» EXERCISE OBJECTIVE
Transcribe the data in full and exactly, omitting any pictures.

» SOURCE INFORMATION
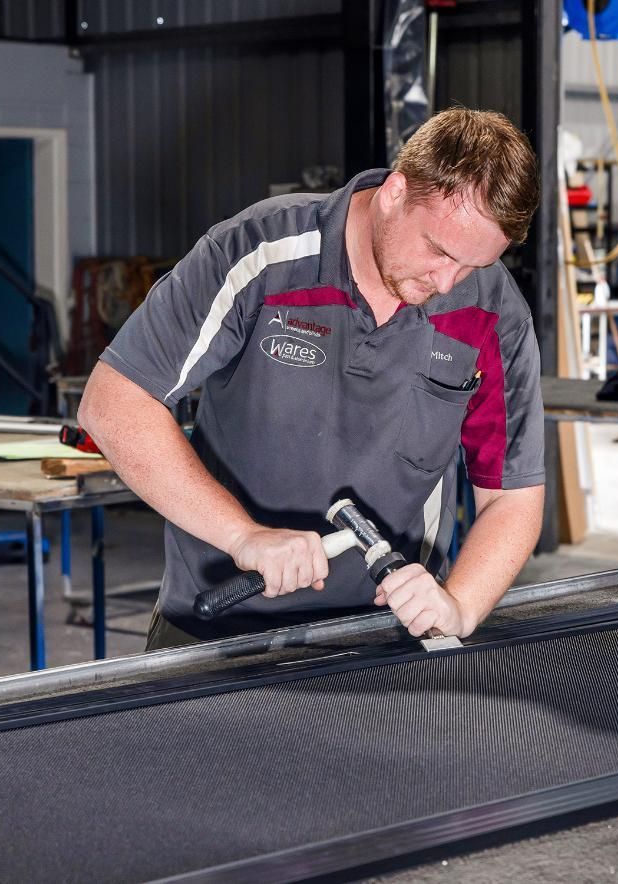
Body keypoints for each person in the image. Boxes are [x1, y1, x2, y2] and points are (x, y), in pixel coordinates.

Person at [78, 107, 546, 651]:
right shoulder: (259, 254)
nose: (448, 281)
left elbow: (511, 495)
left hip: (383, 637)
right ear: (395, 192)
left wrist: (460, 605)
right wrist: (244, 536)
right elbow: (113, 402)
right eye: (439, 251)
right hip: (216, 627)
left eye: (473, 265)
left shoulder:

» REPLY
Body keypoints for each person in the image. Boxes are [x1, y1, x2, y2] and points are (x, y), in pixel coordinates.

Person at [78, 107, 546, 651]:
right shoulder: (259, 254)
nose: (448, 281)
left elbow: (511, 495)
left hip: (383, 637)
right ear: (395, 192)
left wrist: (460, 605)
right wrist: (244, 536)
right elbow: (113, 402)
right eye: (439, 251)
right hip: (216, 627)
left eye: (473, 265)
left shoulder:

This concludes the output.